THE DATA:
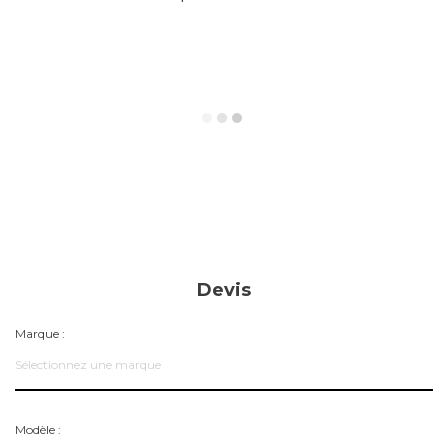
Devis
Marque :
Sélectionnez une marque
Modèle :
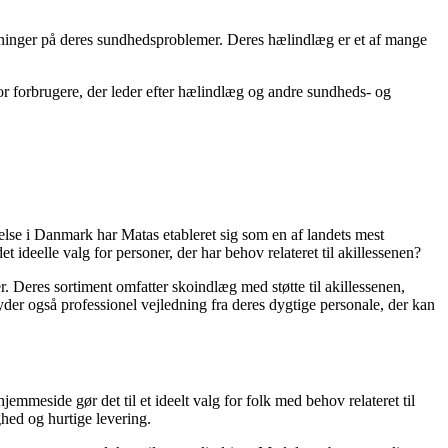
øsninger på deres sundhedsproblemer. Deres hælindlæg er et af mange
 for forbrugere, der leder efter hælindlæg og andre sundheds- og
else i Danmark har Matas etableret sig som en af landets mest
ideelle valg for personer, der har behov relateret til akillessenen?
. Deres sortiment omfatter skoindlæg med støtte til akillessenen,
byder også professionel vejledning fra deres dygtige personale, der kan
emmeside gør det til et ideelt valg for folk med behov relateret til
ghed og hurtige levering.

YOUR OBJECTIVE:
Can you output the text read from every one of the entries above, line by line and without changing a single character, while leaving the pictures out?

OUTPUT OF THE TASK:
Devis
Marque :
Sélectionnez une marque
Modèle :
øsninger på deres sundhedsproblemer. Deres hælindlæg er et af mange
 for forbrugere, der leder efter hælindlæg og andre sundheds- og
else i Danmark har Matas etableret sig som en af landets mest
ideelle valg for personer, der har behov relateret til akillessenen?
. Deres sortiment omfatter skoindlæg med støtte til akillessenen,
byder også professionel vejledning fra deres dygtige personale, der kan
emmeside gør det til et ideelt valg for folk med behov relateret til
ghed og hurtige levering.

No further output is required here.